For almost ten years the Nepalese Judo Association, led by Deepak Bajracharya, also a member of the IJF Judo for Peace commission, has been developing an extensive programme to help young orphans through the practice of judo. Thus there are six orphanage institutions today that regularly practice judo in Kathmandu (PAM, DOCS, OCCEED, HOPAD, CWCN and PATANJALI RAM DEV ASHRAM).

This represents a total number of 250 children, who are fully supported including accommodation, food and education. The last institution, which open its doors to judo, and joined the movement, is Ram Dev that belongs to Yogacharya of India. Every morning thousands of people do Yoga in different parts of Kathmandu and other parts of Nepal and now they can also do judo.

The judo classes started last year in Dhumarai and Kathmandu. Today, about 30 orphans, who are under the protection of the institution, can practice judo three times a week as well as Yoga, under the leadership of Manoj Bahadur KC, former head Coach and now an international referee. The children suffered of the 2015 earthquake that devastated the country, some being also flood victims and street Children.

"Ran with the support of several NGOs, the judo programme was developed with the help of national and international organizations as well as personal relationships", explained Deepak Bajracharya.

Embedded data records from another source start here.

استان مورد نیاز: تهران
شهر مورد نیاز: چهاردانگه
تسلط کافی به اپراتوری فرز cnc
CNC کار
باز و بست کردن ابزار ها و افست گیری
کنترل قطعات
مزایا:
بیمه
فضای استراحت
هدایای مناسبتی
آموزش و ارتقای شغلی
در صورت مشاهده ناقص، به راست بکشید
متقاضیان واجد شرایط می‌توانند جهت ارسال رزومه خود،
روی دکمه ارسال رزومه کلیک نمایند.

The commitment of the judo community is important, as the federation provided the tatami and judogi as well as the judo teachers. "Thanks to the good results obtained by our judoka, some schools decided to offer them partial or full scholarships", said Deepak, before adding, “last year, we were really proud and happy to see that two of our pupils from the institution participated in the World Championships in Baku. This is an amazing achievement for them, and a great encouragement for us. Today Manita Shrestha Pradhan and Indra Bahadur Shrestha, from PAM, are the star players of the country. Beside the World Judo Championship, they also took part in the Asian Games, and many other international competitions. This helps to build a positive image of the orphanage institutions and it helps us to build a better society." (read the story) and discover the Judo for the world film dedicated to Nepal:

The federation is very happy about the outcome of this long run programme and more players are about to appear on the international scene: “With the support of the IJF and its president, Mr. Vizer, we could give a dynamic image of our federation within the country as well as outside of Nepal. We have now initiated a Judo in School programme, not only in Kathmandu but also throughout our territory. For instance, our next national championships will be held in western Nepal.“

It's not an easy path though and the challenges are numerous. In a country where cricket and football are very popular and where nature can be threatening (people are still suffering of the aftershocks of the earthquake), the judo community has to fight to get recognized. For sure the tremendous work that the federation does for the orphans, and generally speaking for the whole Nepalese community, makes judo something different. It offers a second home to many young people, a home that often becomes the first one.